- _Alıştırma Metni_:
↓

35 milyon metrekare vatan toprağı işgal altında iken bizim milli bütünlüğü bozmakla suçlanmamız gülünçtür. mustafa kemal sağ olsaydı bugün çok şaşırırdı, iddianame baştan beri arzettiğim gibi sırf kelle istemek maksadıyla hazırlanmıştır. şeklen de hukuk mantığından mahrumdur. hukuki kıymetten ve değerden mahrumdur. 21 yılın hesabını 21 gençten sormak maksadıyla ve suçluların telaşı içerisinde hazırlanmış bir iddianamedir.

↑

- _Verilen Kayıtlar_:
↓

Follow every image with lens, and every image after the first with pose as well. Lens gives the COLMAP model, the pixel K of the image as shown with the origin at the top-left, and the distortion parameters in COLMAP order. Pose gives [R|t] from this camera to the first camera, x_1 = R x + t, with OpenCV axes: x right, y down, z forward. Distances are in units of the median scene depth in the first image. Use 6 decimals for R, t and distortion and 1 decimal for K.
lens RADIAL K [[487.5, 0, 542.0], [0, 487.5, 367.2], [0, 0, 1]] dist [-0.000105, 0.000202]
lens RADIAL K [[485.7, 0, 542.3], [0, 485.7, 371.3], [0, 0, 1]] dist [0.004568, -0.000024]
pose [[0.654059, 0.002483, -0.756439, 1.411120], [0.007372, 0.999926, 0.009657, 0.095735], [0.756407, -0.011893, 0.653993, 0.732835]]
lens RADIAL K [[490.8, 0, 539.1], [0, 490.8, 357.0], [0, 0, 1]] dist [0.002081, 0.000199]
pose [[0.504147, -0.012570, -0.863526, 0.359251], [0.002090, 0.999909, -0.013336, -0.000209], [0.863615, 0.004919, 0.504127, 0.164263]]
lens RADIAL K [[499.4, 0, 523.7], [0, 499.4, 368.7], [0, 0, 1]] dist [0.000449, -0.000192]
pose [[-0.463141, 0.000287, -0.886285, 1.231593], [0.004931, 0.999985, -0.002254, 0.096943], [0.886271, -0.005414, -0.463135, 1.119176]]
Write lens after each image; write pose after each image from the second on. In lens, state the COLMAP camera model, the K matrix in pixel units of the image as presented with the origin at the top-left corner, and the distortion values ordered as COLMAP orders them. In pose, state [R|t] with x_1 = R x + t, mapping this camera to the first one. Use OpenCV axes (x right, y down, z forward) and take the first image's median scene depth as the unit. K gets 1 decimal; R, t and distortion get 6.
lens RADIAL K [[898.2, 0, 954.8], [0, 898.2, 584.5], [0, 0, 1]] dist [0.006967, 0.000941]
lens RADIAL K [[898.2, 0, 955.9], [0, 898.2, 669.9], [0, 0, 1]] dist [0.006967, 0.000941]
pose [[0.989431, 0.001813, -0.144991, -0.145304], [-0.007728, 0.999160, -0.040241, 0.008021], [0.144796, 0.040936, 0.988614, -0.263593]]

↑

- _Sorular_:
1) Şu ifadeler alıştırma metniyle uyuşuyor mu: (a) İddianame hukuki değerden yoksundur; (b) 35 milyon metrekare vatan toprağı işgal altındadır; (c) İddianame sakin ve dikkatli bir şekilde hazırlanmıştır? Her biri için evet ya da hayır deyip metindeki belirleyici sözleri aynen alıntılayın.
2) Alıştırma metnindeki "35 milyon metrekare vatan toprağı" sözleriyle başlayan paragrafı, ana bilgilerini koruyarak madde madde yeniden yazar mısınız?
3) Alıştırma metnindeki "21 yılın hesabını 21 gençten sormak maksadıyla ve suçluların telaşı içerisinde hazırlanmış bir iddianamedir." cümlesini İngilizceye çevirir misiniz?

- _Görev Cevapları_:
1)
(a) Evet: "hukuki kıymetten ve değerden mahrumdur."
(b) Evet: "35 milyon metrekare vatan toprağı işgal altında iken"
(c) Hayır: "suçluların telaşı içerisinde hazırlanmış bir iddianamedir."

2)
- 35 milyon metrekare vatan toprağı işgal altındayken milli bütünlüğü bozmakla suçlanmak gülünçtür.
- Mustafa Kemal sağ olsaydı bugün çok şaşırırdı.
- İddianame sırf kelle istemek amacıyla hazırlanmıştır.
- İddianame şekil bakımından hukuk mantığından yoksundur.
- İddianamenin hukuki kıymeti ve değeri yoktur.
- İddianame, 21 yılın hesabını 21 gençten sormak amacıyla ve suçluların telaşı içinde hazırlanmıştır.

3) It is an indictment prepared with the aim of holding 21 young people to account for 21 years, and in the panic of the guilty.